Richard Zare doesn’t want to talk about life on Mars. It’s not that the prospect of life on other planets isn’t fascinating. It’s just that everything else is, too. The Stanford chemistry professor sits behind the enormous conference table that extends from his desk, an acre of oak sown here and there with lecture notes, correspondence, manuscripts, congressional testimony, and results of experiments in progress. A lot of it is Mars-related--which is great, what’s not to like?--but Zare was busy and happy enough before there were people asking for his autograph, farmers calling him to ask if the red rocks they’d plowed up were Martian, and everyone in the media asking for just a minute with the man who told Jim Lehrer we may all be Martians: Ted Koppel, Time, the documentary director who demanded he be filmed while bathed in an eerie red glow (Zare refused), and now you, waiting by the door while he checks his E-mail.
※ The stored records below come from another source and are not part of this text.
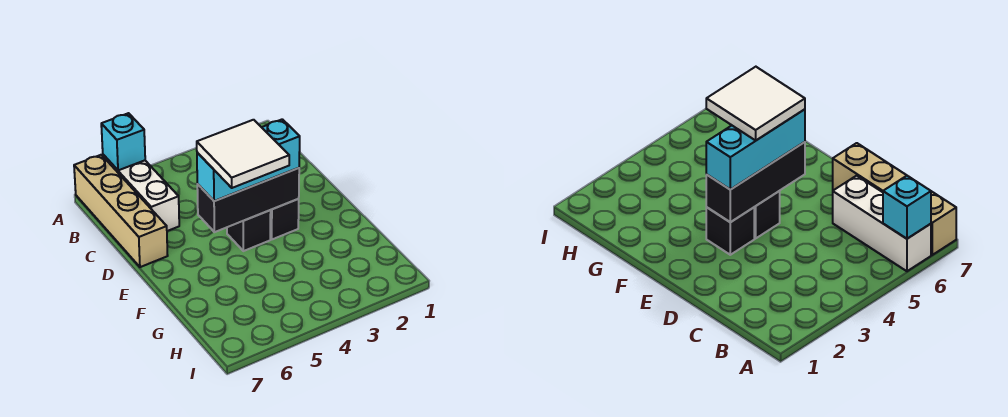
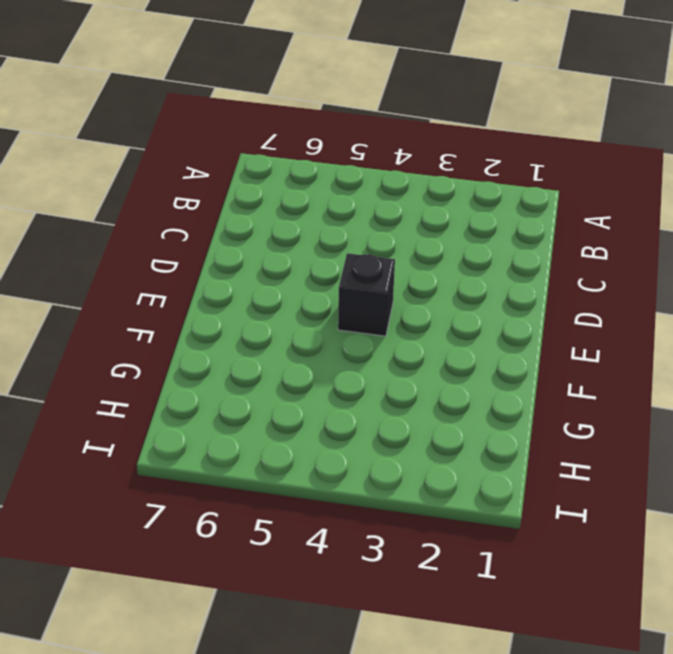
none -> white 1x3 brick [103,155,179,231]
none -> tan 1x4 brick [74,155,168,267]

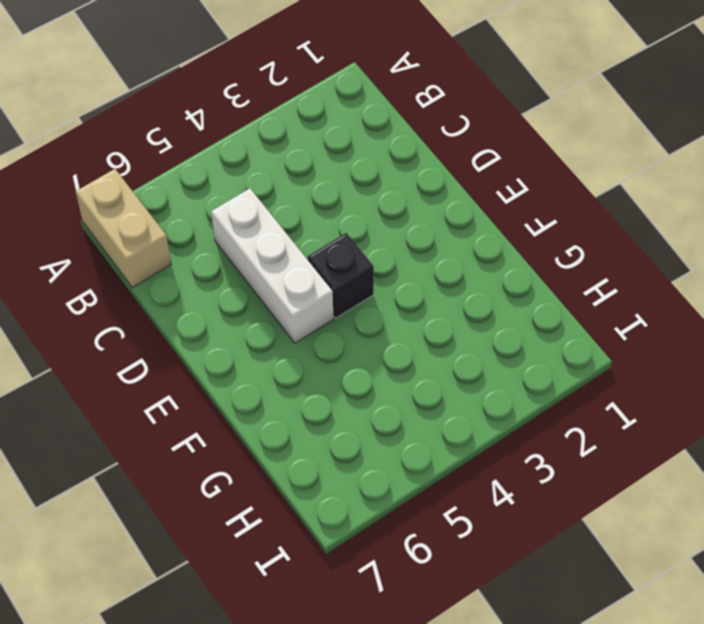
tan 1x2 brick [76,169,171,288] -> tan 1x4 brick [74,155,168,267]
white 1x3 brick [211,189,334,343] -> white 1x3 brick moved to [103,155,179,231]
none -> black 1x1 brick [270,199,299,239]
none -> cyan 1x1 brick [101,113,145,170]

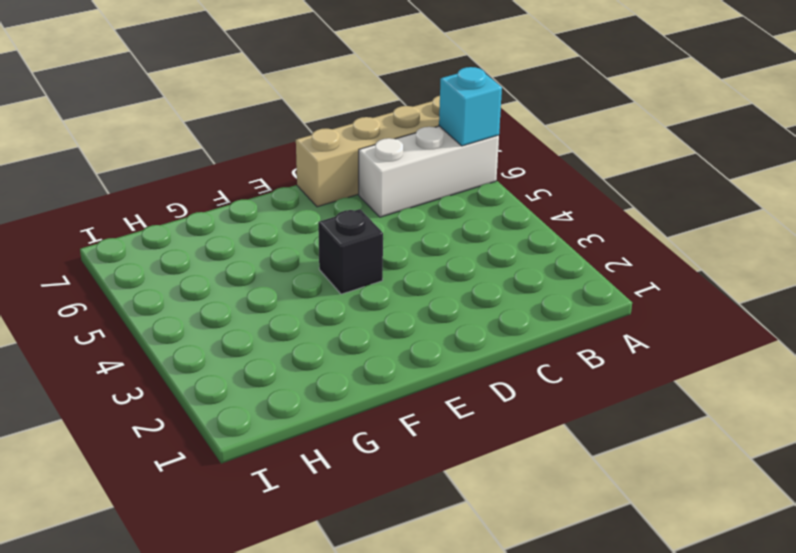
none -> black 1x1 brick [270,199,299,239]
none -> black 1x3 brick [197,168,299,232]

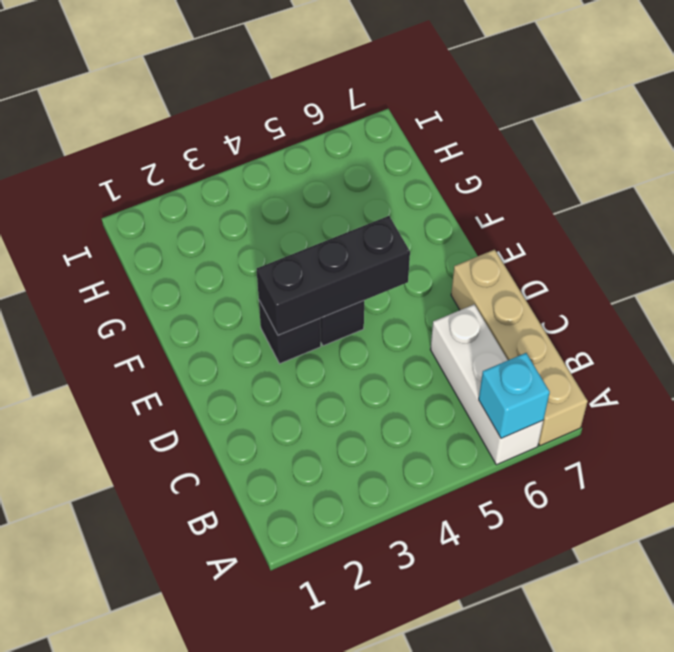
none -> cyan 1x3 brick [197,119,300,201]
none -> white 2x2 tile [197,120,289,188]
When he’s finished he hops out from behind the desk and greets you like an old friend. Zare has a class to teach in a few minutes, so he is dressed up in a jacket and tie, which you can’t help noticing because it displays the periodic table of the elements running vertically down toward a silver belt buckle, a big square western number. An artless smile lights up his broad face, as if he is half-expecting something enjoyable to happen, if not this moment, then maybe the next. You remember this luminous beam of a face from the now-famous press conference at NASA headquarters when the discovery was announced, one face among several at the podium because coaxing evidence for ancient life out of a Martian meteorite is the work of many very bright minds. But only one face up there was still smiling through the jet lag and the glare of the television lights, the big elfish one with the thick square-rimmed glasses and salt-and-pepper goatee. Mars, of course, is what you have come here to ask about, but before you can get your notebook clear of your pocket, Zare is asking you a question, catching you off guard.
What do you think of this? he asks, pointing to a large and very agitated object on the coffee table. Something retro-existential, a human figure composed of ball bearings, hex nuts, and threaded pipe, a face like a metal pizza. It is holding two candlesticks aloft in case anybody wants to have a quiet romantic dinner. The first response that comes to mind is Yard sale? and while you are rummaging for a more tactful reply, Zare himself admits that the sculpture is here in his office because his wife refused to have it in the house.
I think it’s ugly and powerful. She just thinks it’s ugly. He laughs. Then he tells you how he came across the figure recently in Berlin, in an abandoned department store that was burned out in World War II and now held in hostile occupation against the police by a coalition of drug dealers, prostitutes, and artists. It is a good story, and the voice telling it is high and impetuous, leaping from one syllable to the next like somebody with his pant cuffs rolled up jumping rock to rock through a stream. By the end you are appreciating the sculpture, but Zare has barely enough time to make it to class. He heads for the lecture hall at a trot, not like a professor who is late, but like a boy hurrying toward the swimming hole on a clear summer morning.
There’s nothing better than teaching freshman chemistry, he says on the way. It’s the researcher’s secret weapon. These kids really make you think.